In an or expression, if the left-hand side is truthy, then we skip over the right operand. Thus we need to jump when a value is truthy. We could add a separate instruction, but just to show how our compiler is free to map the language’s semantics to whatever instruction sequence it wants, I implemented it in terms of the jump instructions we already have.

在or表达式中，如果左侧值为真，那么我们就跳过右侧的操作数。因此，当值为真时，我们需要跳过。我们可以添加一条单独的指令，但为了说明编译器如何自由地将语言的语义映射为它想要的任何指令序列，我会使用已有的跳转指令来实现它。

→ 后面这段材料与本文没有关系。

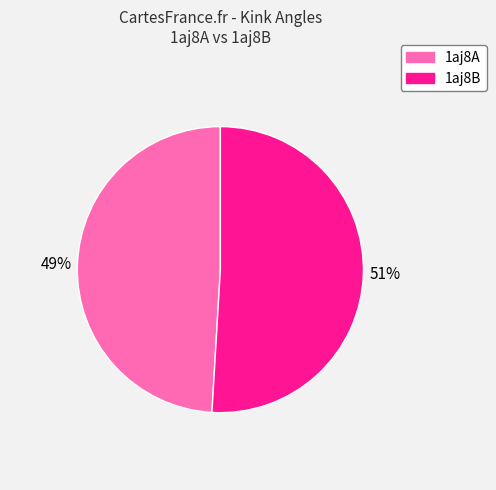

Is 1aj8B the majority of the pie?

Yes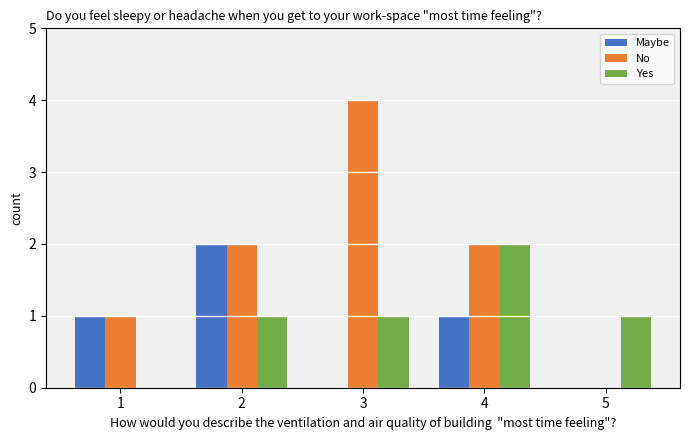

What is the difference between the Maybe values at 1 and 5?

1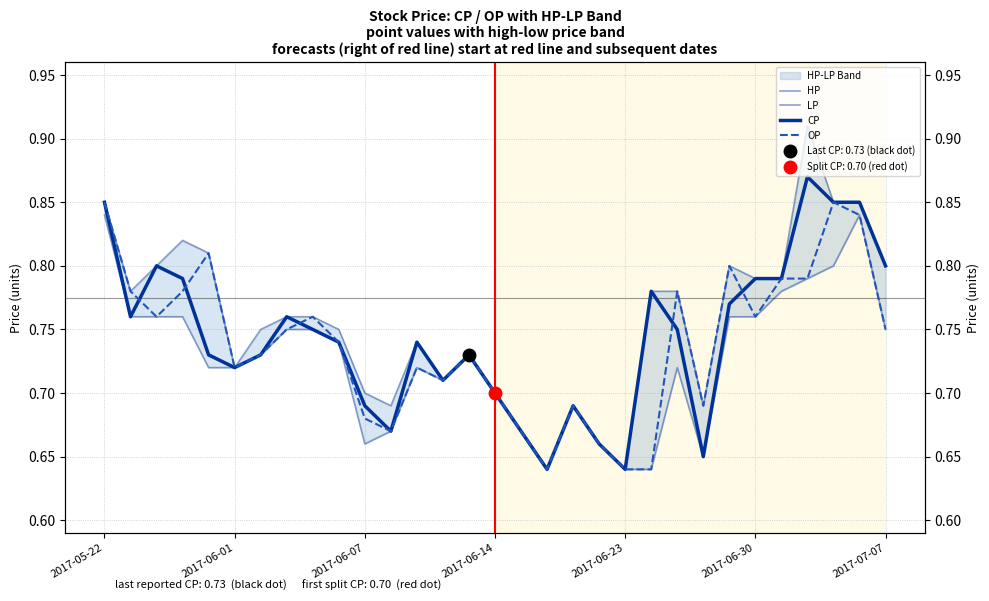

What is the difference between the second highest and second lowest values in the OP series?

0.2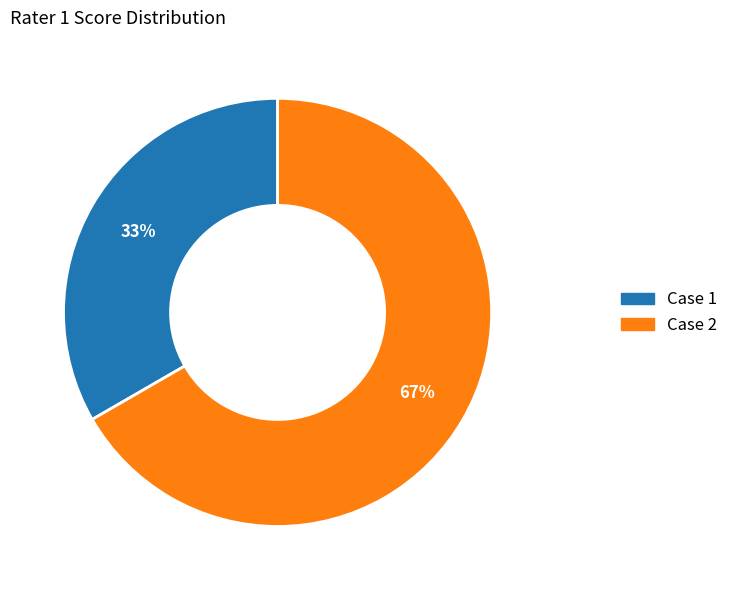

How many segments does this pie chart have?

2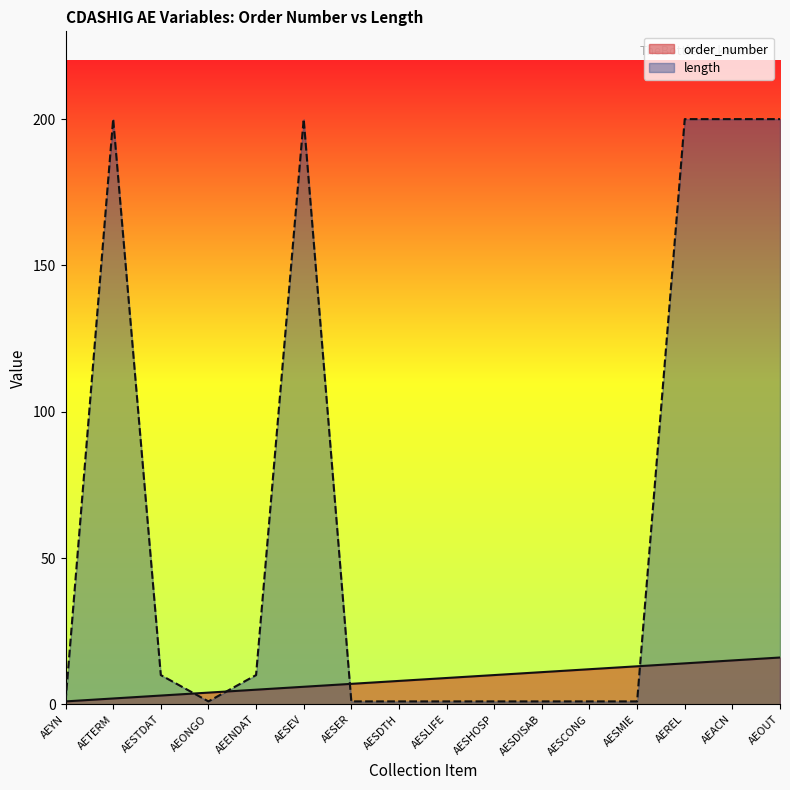

Reading right to left, extract all data points from this chart.

order_number: 16	15	14	13	12	11	10	9	8	7	6	5	4	3	2	1
length: 200	200	200	1	1	1	1	1	1	1	200	10	1	10	200	1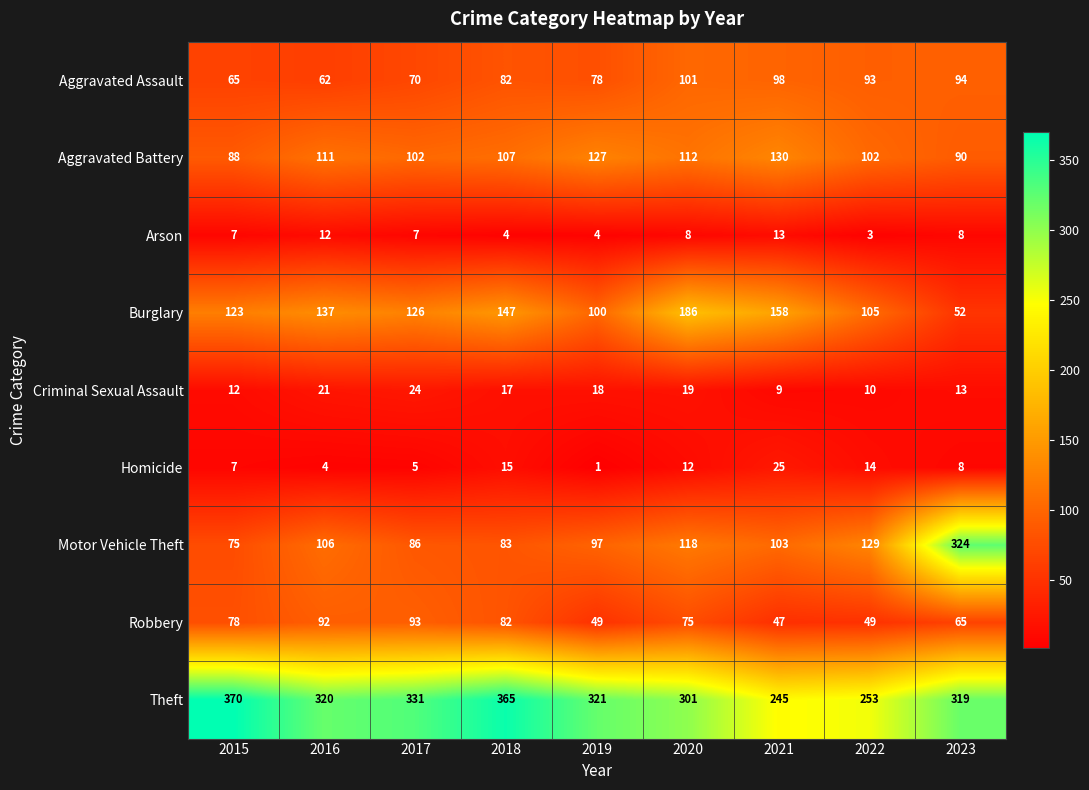

What is the average value of the Theft series?

314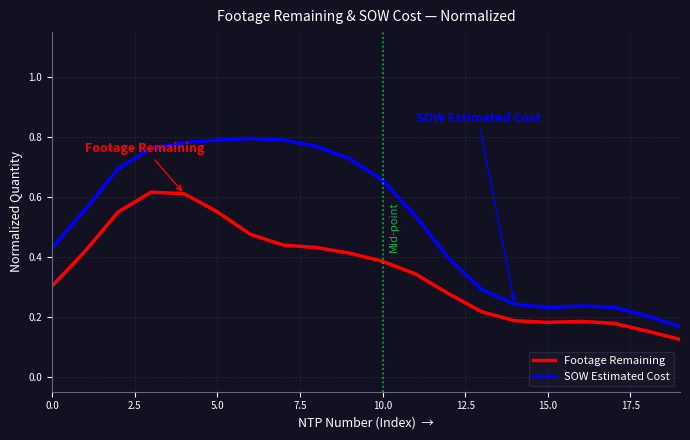

Which series has the largest range (max minus min)?

SOW Estimated Cost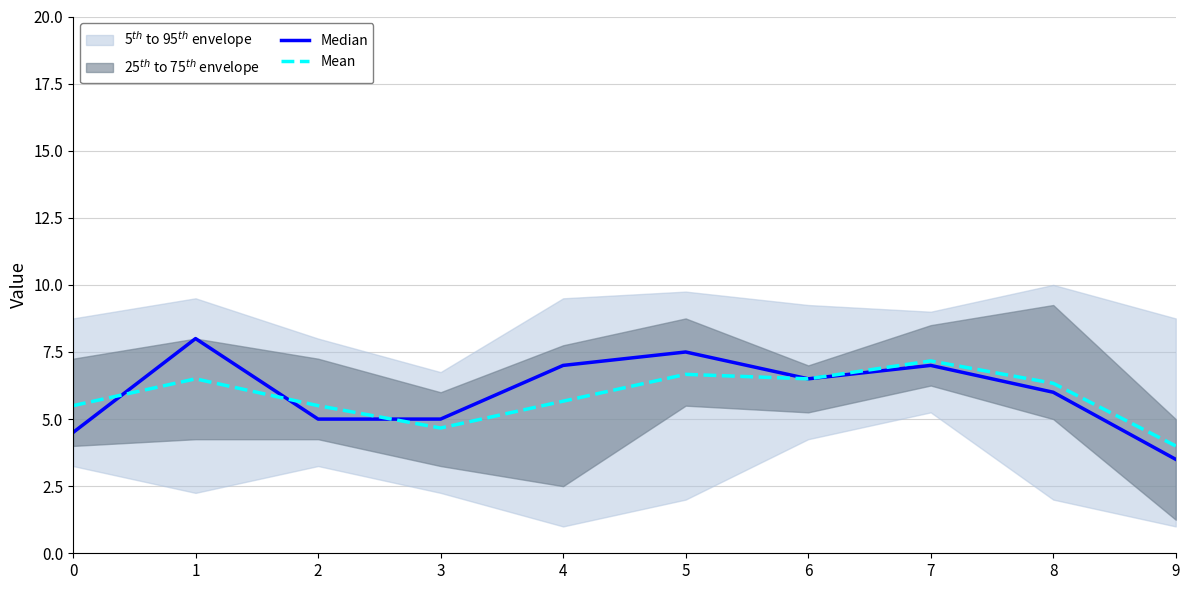

Reading left to right, list all the values displayed in this chart.

Median: 4.5	8.0	5.0	5.0	7.0	7.5	6.5	7.0	6.0	3.5
Mean: 5.5	6.5	5.5	4.7	5.7	6.7	6.5	7.2	6.3	4.0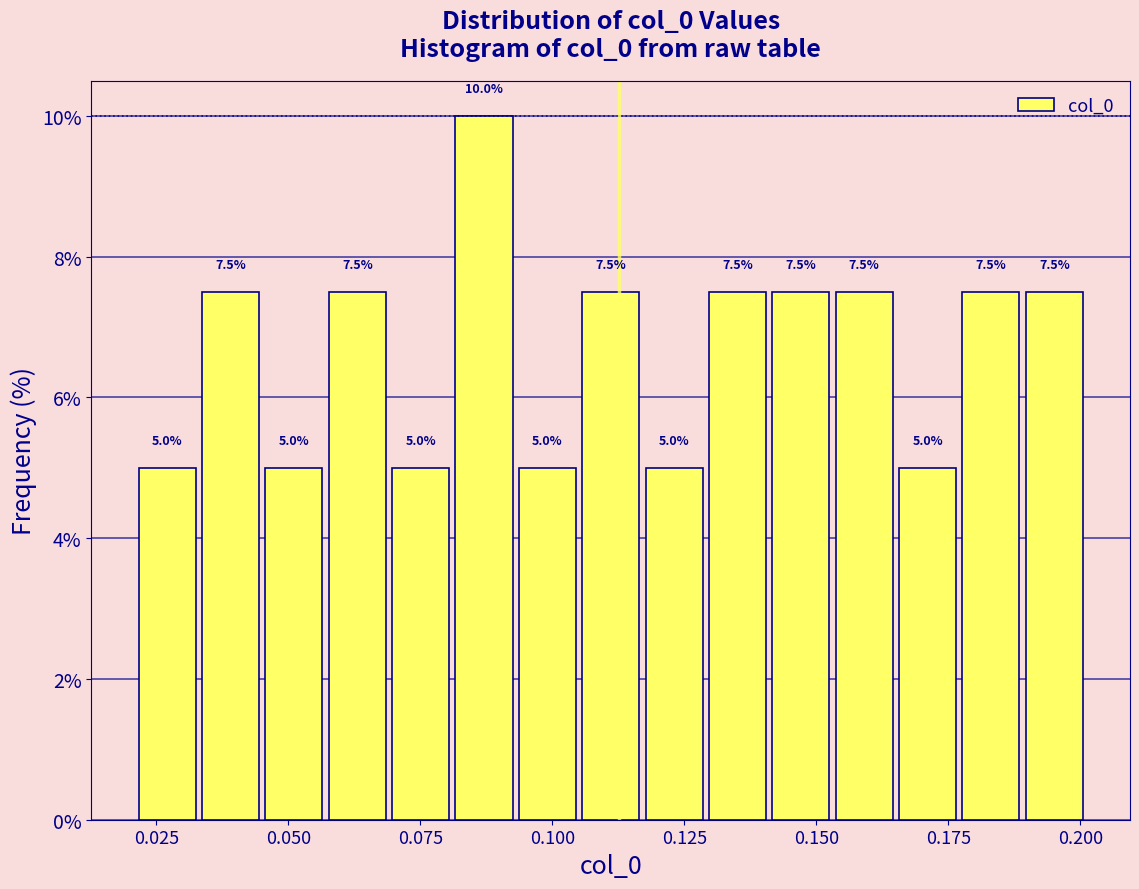

Around what value on the x-axis is the tallest bar? Give the approximate position of its centre, as read against the axis.

0.085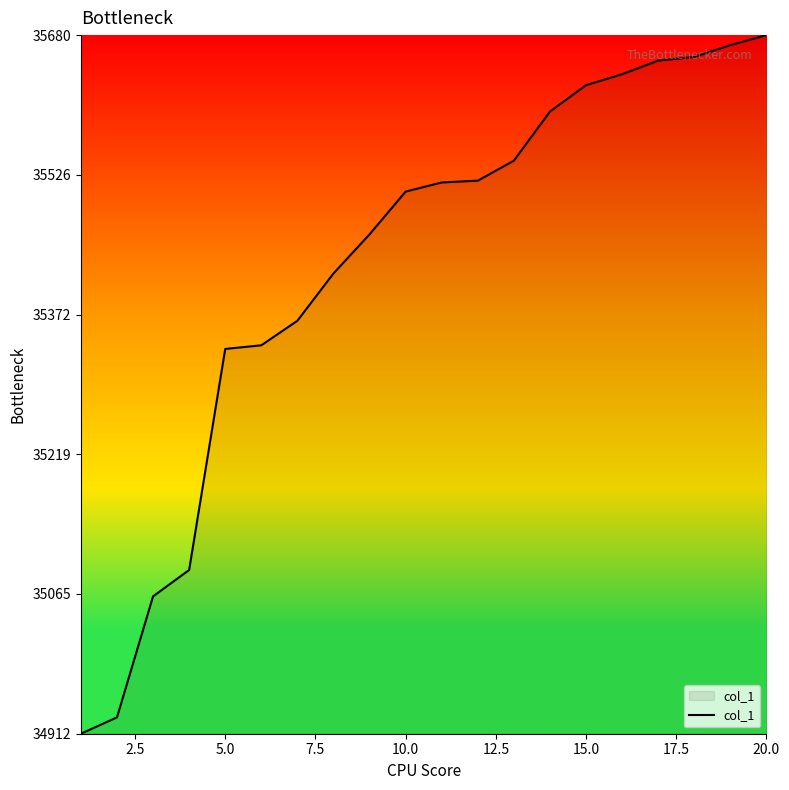

What is the greatest value displayed?

35680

When the left-hand side is falsey, it does a tiny jump over the next statement. That statement is an unconditional jump over the code for the right operand. This little dance effectively does a jump when the value is truthy. The flow looks like this:

当左侧值为假时，它会做一个小跳跃，跳过下一条语句。该语句会无条件跳过右侧操作数的代码。当值为真时，就会进行该跳转。流程看起来是这样的：

If I’m honest with you, this isn’t the best way to do this. There are more instructions to dispatch and more overhead. There’s no good reason why or should be slower than and. But it is kind of fun to see that it’s possible to implement both operators without adding any new instructions. Forgive me my indulgences.

说实话，这并不是最好的方法。（这种方式中）需要调度的指令更多，开销也更大。没有充足的理由说明为什么or要比and慢。但是，可以在不增加任何新指令的前提下实现两个运算符，这是有趣的。请原谅我的放纵。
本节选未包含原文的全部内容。